* _Entries from a dataset_

************

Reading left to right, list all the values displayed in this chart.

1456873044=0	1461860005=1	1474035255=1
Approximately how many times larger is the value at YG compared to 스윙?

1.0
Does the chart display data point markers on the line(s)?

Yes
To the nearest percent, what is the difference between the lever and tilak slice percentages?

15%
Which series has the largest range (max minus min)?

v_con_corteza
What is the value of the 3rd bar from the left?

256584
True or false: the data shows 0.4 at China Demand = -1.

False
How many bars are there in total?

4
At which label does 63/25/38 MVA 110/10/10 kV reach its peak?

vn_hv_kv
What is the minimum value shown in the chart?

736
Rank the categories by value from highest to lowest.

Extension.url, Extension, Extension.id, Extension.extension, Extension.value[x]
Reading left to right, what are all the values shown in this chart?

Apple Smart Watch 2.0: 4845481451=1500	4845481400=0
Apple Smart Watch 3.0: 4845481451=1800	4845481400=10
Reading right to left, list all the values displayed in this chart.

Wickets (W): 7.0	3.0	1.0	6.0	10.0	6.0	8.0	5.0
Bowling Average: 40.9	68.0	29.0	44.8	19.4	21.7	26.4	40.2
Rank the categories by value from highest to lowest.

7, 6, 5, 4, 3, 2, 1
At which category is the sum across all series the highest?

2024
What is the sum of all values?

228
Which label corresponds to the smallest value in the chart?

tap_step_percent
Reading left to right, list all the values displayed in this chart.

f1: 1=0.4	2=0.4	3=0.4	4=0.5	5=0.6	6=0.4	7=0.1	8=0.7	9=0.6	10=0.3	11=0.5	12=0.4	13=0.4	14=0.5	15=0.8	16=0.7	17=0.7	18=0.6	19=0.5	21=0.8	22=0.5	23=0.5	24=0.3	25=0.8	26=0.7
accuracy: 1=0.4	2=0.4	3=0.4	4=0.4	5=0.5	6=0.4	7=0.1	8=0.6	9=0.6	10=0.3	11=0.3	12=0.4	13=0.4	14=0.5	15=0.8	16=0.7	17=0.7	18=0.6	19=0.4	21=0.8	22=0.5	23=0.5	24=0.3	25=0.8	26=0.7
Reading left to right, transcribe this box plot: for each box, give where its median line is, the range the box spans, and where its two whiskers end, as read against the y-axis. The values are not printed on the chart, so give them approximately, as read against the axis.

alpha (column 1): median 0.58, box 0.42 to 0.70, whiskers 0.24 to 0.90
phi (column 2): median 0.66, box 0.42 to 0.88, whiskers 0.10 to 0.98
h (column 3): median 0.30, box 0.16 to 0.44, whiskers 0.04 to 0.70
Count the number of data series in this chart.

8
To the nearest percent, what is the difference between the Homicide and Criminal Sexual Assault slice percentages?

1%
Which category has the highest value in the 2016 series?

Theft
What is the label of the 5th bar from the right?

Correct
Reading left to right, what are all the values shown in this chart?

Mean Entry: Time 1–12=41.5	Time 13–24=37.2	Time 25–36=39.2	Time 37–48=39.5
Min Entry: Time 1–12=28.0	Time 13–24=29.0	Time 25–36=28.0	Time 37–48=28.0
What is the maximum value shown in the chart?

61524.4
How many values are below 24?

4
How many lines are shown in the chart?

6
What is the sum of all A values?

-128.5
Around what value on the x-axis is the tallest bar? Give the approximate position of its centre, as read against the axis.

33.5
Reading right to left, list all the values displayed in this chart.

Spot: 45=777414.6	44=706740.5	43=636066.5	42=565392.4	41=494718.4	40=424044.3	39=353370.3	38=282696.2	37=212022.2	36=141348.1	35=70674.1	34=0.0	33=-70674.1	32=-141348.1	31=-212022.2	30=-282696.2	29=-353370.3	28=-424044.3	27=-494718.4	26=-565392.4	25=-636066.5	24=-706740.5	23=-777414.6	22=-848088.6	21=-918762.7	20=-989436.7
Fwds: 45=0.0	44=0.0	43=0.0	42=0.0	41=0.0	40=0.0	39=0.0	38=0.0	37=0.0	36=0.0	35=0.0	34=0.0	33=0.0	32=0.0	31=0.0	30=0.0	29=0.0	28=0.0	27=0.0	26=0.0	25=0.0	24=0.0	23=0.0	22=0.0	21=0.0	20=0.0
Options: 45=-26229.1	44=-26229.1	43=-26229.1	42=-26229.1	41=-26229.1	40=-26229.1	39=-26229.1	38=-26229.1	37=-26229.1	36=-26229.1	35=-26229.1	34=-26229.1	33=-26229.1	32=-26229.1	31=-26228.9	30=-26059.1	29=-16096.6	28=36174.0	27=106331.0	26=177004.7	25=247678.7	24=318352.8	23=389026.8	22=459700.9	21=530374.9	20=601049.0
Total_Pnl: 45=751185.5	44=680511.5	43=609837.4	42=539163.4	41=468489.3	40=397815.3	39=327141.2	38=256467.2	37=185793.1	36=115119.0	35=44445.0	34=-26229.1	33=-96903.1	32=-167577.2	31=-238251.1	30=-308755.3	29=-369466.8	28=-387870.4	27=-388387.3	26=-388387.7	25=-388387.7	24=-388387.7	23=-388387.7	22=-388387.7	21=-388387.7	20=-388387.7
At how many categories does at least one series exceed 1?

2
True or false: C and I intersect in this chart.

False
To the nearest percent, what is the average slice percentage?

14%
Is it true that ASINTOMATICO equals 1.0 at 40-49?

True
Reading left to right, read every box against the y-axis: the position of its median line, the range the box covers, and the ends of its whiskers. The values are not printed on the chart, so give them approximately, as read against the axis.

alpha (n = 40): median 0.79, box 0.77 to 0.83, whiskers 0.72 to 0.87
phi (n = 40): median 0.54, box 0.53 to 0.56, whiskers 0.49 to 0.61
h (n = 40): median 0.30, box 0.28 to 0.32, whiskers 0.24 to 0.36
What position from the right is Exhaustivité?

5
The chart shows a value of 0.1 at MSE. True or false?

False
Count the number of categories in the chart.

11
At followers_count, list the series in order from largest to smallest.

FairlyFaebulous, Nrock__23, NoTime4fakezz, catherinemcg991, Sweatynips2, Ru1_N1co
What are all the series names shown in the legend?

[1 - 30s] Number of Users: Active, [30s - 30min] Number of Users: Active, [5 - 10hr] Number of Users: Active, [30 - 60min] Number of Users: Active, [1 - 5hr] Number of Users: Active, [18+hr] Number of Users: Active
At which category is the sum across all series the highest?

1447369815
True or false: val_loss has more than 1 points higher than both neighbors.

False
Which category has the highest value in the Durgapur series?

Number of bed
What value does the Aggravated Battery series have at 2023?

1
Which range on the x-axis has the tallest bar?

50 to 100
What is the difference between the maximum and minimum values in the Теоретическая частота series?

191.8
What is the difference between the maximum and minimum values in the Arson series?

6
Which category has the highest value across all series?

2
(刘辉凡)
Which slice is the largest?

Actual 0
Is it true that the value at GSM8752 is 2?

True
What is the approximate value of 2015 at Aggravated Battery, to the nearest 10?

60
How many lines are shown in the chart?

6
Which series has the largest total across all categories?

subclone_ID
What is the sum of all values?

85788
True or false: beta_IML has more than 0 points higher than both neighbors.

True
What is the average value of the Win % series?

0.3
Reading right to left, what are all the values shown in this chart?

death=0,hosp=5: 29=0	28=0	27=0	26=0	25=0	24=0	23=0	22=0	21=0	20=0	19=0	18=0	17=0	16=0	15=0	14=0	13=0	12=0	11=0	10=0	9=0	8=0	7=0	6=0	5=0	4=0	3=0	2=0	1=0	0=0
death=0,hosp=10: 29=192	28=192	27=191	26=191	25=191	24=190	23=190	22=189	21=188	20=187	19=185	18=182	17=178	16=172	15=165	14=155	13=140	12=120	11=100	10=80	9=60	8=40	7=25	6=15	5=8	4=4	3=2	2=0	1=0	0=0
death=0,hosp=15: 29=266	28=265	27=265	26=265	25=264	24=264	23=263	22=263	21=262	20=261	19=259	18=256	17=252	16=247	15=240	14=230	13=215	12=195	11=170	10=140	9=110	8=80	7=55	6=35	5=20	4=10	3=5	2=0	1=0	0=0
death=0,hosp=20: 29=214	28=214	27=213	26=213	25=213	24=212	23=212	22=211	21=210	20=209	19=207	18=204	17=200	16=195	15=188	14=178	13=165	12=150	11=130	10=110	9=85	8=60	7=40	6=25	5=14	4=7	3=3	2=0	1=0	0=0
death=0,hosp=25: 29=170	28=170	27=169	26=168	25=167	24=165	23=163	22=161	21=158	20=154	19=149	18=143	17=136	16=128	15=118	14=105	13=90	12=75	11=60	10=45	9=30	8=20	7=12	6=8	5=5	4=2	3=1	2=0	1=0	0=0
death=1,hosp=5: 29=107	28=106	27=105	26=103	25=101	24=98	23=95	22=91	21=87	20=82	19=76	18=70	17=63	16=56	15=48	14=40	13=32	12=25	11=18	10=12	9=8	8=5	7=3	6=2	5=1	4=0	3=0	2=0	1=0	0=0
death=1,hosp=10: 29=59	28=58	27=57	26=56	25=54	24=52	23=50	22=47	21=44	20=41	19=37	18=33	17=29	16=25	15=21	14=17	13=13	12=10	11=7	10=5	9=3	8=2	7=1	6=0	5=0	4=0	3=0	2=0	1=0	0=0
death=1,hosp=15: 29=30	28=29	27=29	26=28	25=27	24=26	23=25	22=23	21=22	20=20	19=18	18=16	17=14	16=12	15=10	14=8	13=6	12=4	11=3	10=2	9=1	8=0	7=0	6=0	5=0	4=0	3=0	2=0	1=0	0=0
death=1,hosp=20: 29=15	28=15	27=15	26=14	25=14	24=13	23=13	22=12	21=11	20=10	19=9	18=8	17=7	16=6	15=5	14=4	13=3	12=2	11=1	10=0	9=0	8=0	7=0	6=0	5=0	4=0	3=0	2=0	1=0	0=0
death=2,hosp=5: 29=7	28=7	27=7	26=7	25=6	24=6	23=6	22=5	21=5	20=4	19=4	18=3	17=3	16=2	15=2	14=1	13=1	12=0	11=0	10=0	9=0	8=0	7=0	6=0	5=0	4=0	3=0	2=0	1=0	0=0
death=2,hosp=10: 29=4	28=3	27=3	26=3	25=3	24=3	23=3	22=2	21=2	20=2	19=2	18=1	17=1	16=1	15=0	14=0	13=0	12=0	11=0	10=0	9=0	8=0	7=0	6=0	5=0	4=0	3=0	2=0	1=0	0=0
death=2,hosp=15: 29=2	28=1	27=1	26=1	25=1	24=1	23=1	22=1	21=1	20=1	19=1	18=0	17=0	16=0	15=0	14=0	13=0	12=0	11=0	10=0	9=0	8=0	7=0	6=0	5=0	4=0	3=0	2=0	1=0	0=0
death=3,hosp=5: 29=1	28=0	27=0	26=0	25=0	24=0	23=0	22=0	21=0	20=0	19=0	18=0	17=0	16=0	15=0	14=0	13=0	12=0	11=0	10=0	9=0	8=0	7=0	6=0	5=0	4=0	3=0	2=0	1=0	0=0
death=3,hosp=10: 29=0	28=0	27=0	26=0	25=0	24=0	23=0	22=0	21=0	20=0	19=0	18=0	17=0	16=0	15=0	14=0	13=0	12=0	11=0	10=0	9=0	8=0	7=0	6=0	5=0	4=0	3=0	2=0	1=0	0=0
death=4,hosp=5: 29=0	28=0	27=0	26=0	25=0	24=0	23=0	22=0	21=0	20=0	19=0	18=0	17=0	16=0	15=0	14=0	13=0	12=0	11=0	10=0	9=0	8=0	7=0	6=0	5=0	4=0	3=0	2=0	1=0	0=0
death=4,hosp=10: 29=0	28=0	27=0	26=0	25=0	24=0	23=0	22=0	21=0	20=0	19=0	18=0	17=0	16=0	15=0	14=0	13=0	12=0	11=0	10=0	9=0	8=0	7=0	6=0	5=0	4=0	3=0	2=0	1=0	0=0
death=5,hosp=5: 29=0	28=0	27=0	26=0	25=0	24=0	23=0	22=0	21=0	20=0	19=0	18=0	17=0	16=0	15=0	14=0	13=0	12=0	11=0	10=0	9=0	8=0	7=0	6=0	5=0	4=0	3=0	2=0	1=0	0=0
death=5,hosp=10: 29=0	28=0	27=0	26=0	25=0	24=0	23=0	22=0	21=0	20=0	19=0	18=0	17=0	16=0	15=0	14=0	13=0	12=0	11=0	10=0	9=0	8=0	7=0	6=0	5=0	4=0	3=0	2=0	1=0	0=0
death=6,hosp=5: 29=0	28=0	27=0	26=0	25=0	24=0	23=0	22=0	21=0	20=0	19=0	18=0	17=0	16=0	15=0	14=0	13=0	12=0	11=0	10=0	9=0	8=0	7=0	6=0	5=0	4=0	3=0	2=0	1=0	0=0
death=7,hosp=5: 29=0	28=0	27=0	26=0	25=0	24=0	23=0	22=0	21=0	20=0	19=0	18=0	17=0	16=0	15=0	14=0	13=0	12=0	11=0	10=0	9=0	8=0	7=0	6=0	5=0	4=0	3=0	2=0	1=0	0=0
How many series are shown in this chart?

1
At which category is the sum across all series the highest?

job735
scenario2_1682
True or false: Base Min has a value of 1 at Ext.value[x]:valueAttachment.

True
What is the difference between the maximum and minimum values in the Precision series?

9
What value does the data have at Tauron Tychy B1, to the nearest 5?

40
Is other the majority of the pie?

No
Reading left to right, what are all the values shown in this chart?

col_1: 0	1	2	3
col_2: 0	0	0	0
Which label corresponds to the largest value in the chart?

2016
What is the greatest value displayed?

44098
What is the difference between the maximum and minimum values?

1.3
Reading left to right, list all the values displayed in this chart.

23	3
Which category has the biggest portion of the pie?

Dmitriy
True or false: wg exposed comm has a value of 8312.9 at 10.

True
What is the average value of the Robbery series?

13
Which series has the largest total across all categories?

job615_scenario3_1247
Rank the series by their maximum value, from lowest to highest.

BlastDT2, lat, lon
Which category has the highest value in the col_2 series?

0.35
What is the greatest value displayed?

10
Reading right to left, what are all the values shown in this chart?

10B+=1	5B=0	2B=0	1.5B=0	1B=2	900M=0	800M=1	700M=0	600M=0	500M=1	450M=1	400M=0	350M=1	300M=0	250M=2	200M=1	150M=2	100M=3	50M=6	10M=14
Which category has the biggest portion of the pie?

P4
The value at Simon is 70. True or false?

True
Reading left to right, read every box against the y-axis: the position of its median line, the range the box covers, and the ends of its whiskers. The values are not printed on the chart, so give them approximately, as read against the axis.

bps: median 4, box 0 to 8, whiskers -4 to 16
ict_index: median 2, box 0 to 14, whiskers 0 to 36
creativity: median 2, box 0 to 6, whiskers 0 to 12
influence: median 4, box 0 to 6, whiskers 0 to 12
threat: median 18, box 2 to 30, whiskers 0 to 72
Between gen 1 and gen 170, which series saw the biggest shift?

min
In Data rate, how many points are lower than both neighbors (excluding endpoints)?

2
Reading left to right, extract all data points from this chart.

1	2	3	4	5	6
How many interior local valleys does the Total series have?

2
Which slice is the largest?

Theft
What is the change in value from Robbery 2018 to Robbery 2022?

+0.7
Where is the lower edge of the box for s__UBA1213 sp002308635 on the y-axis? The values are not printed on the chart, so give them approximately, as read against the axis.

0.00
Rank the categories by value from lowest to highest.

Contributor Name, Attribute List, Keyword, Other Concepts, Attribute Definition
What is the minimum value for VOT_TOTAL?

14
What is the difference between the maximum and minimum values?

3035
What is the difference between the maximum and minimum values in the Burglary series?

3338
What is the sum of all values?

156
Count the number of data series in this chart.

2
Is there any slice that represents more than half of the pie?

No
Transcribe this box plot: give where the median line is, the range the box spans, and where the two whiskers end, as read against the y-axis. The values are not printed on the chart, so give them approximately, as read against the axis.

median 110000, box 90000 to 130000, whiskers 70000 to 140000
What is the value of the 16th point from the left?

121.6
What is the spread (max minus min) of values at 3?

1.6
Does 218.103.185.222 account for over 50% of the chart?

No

************

* _What is needed_
Reproduce verbatim the lines of the entries above, starting at the line containing "Number of bed" and ending at the line containing "the Arson series?".

* _The answer_
Number of bed
What value does the Aggravated Battery series have at 2023?

1
Which range on the x-axis has the tallest bar?

50 to 100
What is the difference between the maximum and minimum values in the Теоретическая частота series?

191.8
What is the difference between the maximum and minimum values in the Arson series?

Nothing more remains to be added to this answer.